■ Task item:
Your answer must consist of one number: how many lines in the records contain "viewing".

(Extracted data entries)
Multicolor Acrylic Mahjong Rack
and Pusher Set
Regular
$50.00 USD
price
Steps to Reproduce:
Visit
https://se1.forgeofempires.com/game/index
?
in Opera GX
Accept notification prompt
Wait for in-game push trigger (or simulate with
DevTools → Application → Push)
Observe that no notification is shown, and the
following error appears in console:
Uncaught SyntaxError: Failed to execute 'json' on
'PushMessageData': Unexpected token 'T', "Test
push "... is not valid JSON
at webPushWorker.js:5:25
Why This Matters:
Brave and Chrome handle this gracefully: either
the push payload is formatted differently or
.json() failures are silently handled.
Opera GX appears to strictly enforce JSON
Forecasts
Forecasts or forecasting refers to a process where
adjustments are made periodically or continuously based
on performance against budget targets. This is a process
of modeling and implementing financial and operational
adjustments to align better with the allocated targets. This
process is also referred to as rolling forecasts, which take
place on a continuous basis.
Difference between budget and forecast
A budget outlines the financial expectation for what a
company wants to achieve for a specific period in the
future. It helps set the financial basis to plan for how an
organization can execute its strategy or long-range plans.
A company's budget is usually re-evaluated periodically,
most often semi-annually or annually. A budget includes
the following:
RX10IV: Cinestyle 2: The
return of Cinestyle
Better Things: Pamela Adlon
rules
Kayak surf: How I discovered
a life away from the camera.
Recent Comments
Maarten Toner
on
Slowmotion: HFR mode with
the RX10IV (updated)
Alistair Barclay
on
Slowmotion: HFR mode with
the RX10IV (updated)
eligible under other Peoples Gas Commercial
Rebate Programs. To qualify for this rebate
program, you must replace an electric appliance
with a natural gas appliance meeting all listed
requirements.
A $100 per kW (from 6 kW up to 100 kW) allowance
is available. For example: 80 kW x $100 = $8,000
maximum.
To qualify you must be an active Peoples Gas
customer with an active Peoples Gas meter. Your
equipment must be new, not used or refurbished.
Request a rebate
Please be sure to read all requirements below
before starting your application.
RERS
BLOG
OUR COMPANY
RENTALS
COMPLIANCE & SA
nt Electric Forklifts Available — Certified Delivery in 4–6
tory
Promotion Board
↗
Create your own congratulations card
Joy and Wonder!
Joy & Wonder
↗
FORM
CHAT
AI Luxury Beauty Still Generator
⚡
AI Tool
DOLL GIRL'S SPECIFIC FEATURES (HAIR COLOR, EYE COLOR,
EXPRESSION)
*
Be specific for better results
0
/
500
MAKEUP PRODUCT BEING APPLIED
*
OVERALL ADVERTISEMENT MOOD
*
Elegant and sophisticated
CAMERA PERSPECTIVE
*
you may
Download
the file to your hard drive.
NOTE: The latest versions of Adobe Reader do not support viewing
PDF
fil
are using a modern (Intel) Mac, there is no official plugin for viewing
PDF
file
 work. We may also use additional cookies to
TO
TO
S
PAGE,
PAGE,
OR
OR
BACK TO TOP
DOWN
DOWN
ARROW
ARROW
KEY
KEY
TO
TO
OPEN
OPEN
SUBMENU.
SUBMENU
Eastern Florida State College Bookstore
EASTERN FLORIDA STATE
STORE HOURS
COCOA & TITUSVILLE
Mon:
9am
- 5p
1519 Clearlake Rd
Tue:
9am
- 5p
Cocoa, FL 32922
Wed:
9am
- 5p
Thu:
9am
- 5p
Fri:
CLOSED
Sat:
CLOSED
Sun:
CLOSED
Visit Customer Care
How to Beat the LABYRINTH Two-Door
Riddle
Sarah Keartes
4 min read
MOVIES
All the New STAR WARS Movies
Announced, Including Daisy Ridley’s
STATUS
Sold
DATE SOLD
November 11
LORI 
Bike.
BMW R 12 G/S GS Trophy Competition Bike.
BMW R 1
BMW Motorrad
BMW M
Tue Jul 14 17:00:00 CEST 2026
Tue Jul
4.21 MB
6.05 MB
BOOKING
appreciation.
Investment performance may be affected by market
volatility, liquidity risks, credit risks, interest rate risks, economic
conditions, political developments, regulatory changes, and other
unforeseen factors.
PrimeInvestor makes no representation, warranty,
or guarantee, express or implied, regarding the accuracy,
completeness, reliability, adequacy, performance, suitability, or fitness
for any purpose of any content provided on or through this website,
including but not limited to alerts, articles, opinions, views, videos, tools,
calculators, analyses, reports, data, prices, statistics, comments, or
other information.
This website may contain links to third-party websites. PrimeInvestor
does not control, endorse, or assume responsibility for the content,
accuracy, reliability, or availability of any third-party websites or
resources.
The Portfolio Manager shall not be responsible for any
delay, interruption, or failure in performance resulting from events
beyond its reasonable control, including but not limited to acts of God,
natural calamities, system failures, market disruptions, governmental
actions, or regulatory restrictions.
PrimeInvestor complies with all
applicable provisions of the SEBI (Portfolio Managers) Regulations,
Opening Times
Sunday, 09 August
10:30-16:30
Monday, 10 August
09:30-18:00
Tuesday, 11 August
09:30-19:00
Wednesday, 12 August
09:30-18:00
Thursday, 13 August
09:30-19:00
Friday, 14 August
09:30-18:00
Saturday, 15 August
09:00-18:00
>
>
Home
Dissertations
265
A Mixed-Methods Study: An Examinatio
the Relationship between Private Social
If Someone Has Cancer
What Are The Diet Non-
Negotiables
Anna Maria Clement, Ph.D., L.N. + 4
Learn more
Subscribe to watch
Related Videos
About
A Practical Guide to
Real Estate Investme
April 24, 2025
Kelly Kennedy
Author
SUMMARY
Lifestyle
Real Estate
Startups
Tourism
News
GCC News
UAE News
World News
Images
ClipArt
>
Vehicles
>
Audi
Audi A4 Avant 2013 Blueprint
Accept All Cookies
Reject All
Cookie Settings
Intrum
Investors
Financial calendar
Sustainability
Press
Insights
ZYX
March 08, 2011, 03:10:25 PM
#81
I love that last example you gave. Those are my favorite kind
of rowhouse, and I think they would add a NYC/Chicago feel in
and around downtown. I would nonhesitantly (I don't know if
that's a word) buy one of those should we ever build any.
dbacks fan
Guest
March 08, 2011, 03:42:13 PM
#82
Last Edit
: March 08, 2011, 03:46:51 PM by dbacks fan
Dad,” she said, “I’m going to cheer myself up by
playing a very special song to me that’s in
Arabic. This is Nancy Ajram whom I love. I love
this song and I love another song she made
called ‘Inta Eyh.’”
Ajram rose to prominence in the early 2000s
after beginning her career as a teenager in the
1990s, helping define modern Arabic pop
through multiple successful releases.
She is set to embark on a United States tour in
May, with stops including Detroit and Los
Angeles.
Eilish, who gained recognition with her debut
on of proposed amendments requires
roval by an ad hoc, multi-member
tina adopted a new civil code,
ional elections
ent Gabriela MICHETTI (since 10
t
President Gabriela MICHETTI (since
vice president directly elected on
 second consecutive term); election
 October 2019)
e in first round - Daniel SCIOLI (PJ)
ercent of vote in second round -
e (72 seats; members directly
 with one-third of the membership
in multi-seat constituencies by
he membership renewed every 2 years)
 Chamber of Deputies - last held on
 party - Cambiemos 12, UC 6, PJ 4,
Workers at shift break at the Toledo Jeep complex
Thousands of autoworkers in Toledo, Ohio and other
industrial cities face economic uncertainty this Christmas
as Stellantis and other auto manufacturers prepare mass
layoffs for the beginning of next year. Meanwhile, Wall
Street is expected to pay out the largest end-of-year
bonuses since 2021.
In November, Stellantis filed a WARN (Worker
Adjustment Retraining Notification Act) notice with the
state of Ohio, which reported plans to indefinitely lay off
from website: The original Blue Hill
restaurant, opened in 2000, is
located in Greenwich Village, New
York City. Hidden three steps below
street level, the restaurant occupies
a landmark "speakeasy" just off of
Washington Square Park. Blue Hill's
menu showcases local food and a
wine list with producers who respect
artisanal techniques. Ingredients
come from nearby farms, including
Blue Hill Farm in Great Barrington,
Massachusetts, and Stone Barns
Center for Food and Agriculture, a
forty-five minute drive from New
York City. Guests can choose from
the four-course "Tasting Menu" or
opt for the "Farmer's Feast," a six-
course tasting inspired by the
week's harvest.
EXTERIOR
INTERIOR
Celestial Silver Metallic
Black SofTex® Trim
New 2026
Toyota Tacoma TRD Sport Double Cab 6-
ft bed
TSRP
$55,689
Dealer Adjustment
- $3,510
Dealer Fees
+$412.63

■ Answer to this exercise:
2